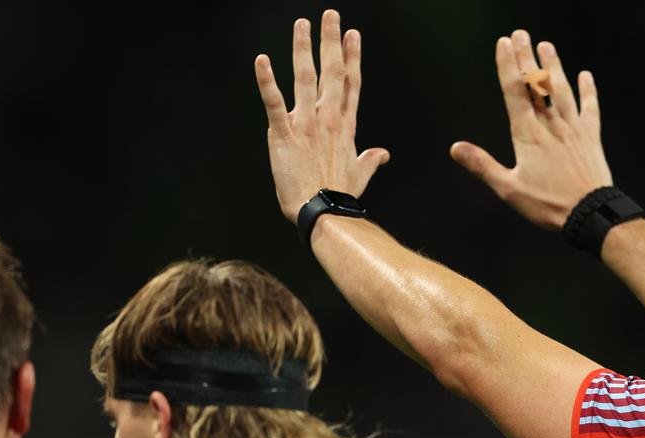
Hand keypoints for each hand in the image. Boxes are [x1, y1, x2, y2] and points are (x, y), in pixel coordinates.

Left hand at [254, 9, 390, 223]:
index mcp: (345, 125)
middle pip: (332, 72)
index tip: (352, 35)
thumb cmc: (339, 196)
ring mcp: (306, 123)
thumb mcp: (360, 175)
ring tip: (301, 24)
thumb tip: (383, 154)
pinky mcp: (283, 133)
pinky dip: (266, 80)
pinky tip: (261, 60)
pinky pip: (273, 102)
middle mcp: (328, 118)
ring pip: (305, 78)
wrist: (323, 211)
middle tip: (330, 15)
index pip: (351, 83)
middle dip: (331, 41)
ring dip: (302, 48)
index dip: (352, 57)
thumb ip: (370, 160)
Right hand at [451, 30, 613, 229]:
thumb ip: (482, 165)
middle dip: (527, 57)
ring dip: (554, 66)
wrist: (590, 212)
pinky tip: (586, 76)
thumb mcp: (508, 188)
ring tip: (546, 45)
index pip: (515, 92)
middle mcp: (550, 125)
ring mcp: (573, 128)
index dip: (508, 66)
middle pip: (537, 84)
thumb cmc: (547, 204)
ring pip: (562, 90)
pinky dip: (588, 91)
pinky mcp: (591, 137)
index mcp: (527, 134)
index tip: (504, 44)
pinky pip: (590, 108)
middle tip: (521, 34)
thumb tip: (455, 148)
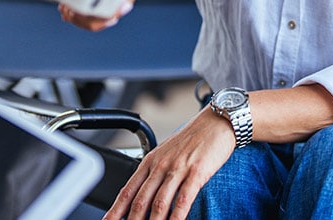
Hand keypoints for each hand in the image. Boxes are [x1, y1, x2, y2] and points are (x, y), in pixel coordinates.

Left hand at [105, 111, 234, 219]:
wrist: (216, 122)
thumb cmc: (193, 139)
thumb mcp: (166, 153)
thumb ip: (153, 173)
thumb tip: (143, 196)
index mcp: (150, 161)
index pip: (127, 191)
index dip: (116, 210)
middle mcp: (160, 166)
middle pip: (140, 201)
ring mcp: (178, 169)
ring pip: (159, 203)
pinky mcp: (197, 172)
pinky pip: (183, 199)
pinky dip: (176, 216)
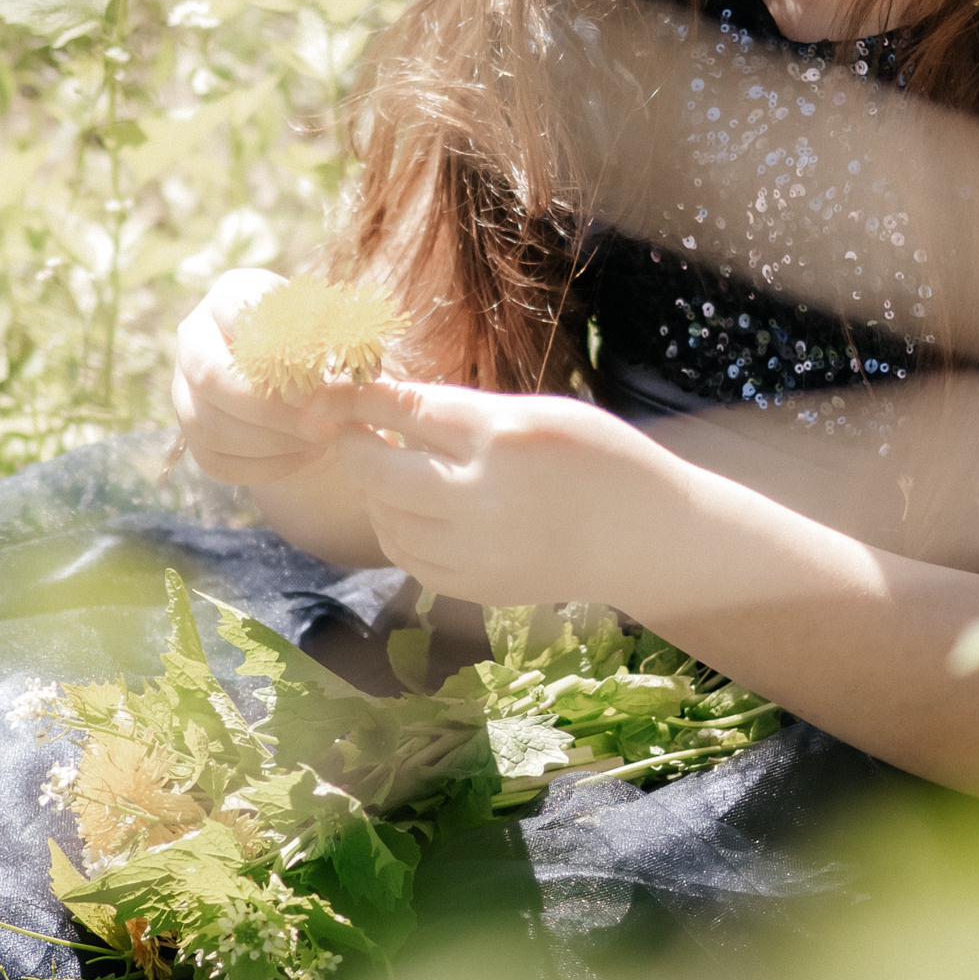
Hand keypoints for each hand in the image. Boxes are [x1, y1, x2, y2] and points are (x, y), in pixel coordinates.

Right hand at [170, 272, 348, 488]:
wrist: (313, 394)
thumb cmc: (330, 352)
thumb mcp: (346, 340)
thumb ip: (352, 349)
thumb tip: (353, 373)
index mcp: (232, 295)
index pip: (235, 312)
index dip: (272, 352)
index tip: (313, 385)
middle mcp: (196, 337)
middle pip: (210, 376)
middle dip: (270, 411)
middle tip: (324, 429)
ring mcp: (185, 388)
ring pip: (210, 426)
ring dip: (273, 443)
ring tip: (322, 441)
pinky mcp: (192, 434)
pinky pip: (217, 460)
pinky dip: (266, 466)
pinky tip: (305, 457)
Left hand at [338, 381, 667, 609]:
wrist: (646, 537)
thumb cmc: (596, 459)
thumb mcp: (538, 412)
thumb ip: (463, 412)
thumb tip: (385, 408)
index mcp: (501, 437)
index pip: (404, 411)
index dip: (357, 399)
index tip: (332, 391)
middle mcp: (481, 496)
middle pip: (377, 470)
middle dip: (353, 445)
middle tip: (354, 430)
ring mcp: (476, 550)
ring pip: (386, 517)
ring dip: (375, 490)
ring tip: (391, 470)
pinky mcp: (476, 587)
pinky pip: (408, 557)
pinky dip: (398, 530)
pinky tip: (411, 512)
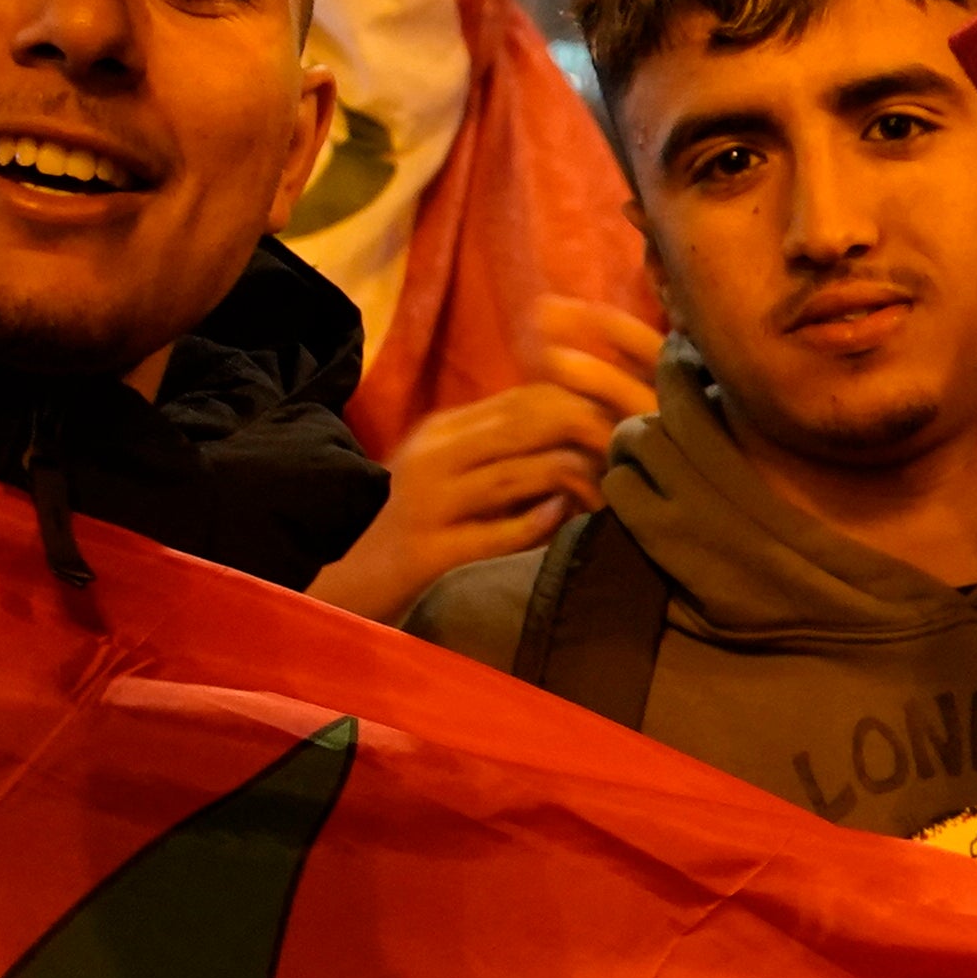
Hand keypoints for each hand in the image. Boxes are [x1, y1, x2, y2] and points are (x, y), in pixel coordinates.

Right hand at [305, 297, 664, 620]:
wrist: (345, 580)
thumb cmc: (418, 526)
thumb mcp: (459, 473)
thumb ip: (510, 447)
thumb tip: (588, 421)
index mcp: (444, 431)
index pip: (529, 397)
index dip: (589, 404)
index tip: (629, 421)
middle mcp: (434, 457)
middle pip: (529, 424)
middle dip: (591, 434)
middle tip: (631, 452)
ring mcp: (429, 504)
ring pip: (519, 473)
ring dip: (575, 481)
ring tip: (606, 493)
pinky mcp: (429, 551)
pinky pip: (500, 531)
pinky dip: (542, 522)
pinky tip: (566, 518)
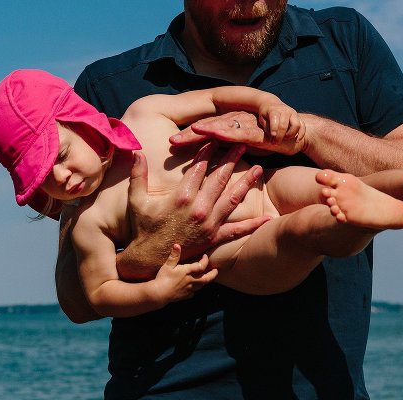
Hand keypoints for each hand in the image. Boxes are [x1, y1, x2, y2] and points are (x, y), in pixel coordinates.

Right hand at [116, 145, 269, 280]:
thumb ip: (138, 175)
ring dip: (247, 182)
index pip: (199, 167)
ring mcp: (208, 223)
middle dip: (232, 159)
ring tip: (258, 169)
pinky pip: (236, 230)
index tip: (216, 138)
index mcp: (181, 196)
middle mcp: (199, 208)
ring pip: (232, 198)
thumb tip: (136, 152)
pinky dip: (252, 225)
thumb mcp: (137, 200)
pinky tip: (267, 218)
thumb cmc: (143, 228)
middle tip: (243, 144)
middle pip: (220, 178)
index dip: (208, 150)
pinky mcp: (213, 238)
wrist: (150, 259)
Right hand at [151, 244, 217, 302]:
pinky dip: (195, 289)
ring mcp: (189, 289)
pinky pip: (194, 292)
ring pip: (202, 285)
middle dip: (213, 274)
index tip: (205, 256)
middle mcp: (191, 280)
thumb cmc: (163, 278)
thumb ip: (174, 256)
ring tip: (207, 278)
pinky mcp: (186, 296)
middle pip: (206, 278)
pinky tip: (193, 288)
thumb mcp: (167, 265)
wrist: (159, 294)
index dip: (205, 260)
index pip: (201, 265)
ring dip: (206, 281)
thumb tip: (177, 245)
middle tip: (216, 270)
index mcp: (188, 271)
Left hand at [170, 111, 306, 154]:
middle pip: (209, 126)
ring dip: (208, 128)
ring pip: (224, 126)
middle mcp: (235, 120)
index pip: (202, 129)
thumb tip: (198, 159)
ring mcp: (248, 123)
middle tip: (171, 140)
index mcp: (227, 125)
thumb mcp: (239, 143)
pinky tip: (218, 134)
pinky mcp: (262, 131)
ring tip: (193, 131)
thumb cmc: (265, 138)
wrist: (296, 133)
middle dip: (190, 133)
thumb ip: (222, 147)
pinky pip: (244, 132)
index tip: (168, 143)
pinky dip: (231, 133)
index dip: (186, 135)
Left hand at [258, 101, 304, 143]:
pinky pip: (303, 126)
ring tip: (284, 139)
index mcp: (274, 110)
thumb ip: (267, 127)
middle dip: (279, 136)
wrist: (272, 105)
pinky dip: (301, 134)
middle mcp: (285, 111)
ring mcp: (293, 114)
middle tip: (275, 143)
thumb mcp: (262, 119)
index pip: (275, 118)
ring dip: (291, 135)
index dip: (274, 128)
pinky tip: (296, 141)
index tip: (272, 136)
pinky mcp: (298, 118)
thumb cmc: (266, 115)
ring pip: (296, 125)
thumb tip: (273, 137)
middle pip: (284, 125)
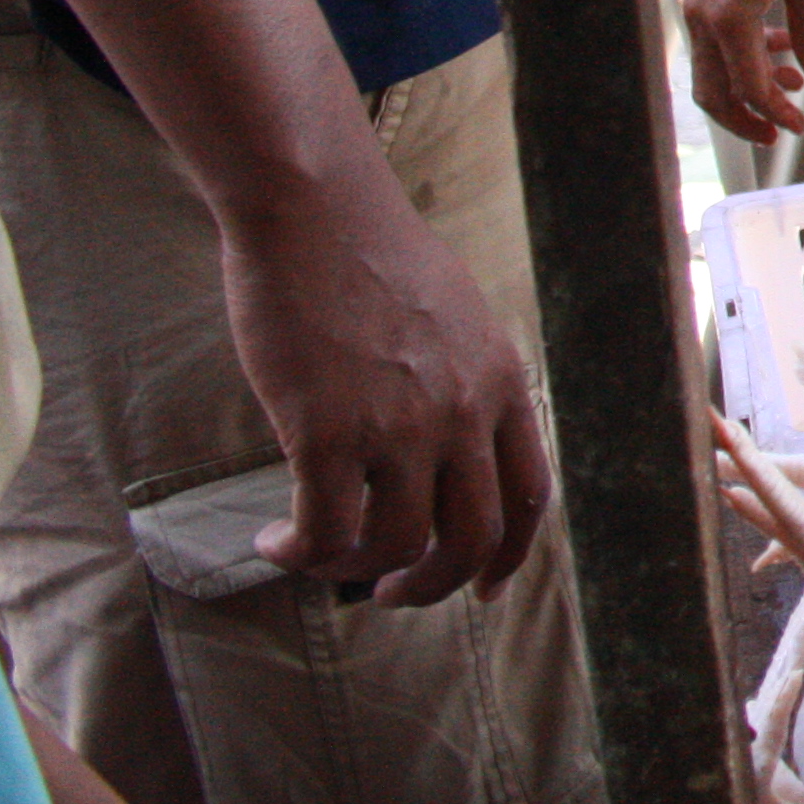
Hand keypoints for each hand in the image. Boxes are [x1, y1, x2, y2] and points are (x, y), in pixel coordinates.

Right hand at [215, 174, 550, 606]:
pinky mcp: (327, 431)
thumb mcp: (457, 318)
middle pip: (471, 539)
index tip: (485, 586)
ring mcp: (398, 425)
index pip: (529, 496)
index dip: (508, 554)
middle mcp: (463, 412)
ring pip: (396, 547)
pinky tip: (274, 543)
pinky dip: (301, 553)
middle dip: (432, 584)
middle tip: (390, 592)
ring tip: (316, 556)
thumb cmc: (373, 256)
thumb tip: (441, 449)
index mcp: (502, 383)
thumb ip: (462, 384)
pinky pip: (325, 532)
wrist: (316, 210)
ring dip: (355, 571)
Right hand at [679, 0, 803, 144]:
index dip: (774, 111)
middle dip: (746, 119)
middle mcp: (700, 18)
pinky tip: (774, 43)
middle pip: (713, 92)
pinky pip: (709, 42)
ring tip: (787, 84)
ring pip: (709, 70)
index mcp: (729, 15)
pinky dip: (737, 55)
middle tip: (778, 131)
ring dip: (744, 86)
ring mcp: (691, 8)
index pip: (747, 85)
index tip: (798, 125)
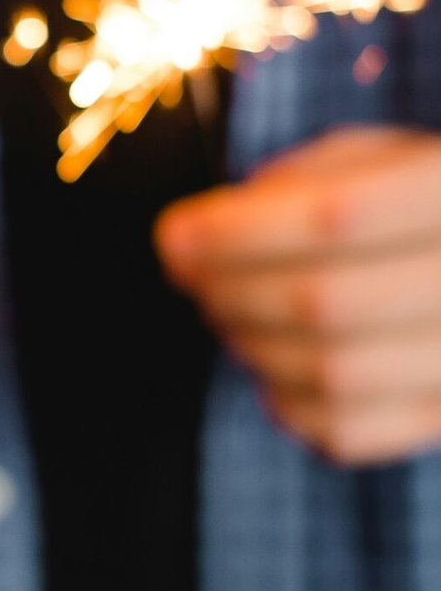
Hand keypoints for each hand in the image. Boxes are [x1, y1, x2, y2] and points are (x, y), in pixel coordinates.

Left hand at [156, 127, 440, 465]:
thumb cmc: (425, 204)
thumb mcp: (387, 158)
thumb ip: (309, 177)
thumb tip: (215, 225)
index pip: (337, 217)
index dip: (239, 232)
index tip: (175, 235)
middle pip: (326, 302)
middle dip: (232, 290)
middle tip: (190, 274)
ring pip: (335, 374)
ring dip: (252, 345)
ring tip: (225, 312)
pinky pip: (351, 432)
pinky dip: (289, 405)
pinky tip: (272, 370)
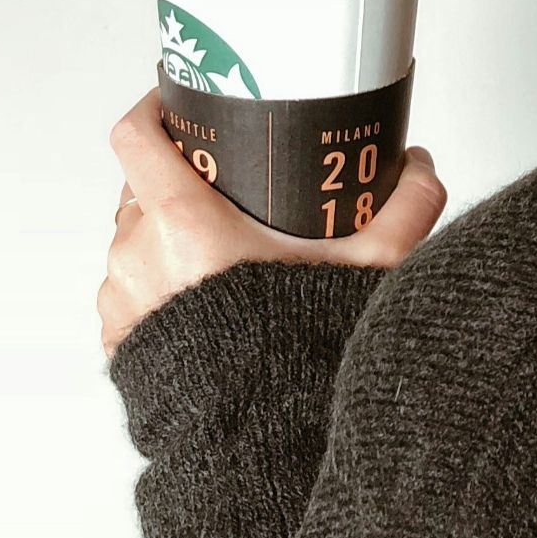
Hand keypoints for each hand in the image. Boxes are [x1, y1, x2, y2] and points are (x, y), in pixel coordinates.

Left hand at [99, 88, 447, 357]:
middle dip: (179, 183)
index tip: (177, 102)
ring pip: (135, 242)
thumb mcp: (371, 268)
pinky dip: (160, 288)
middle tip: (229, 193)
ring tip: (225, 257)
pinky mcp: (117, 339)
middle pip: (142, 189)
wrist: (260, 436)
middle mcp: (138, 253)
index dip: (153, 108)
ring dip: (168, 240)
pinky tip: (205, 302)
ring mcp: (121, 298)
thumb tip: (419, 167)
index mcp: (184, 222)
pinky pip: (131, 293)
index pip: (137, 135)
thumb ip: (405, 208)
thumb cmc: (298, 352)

Task goal => Exactly the lines above, from the one containing "ring mcp: (429, 504)" down to the one containing "ring mcp: (208, 223)", are to be repeated, including both ends. Pictures are not part of the copy.

Solved exercise =>
ring mcp: (429, 504)
ring pip: (519, 473)
ring dip: (575, 481)
ring tip: (606, 493)
pinky mcp: (429, 551)
pinky pip: (500, 531)
pinky dip: (542, 522)
pinky tip: (566, 518)
Hand keypoints for each hand in the image. Boxes are [x1, y1, x2, y2] and points are (x, y), in pixel coordinates.

Right hand at [116, 145, 269, 280]:
thumb ip: (138, 175)
ring dip: (247, 182)
index pip: (199, 167)
ring mcp: (208, 223)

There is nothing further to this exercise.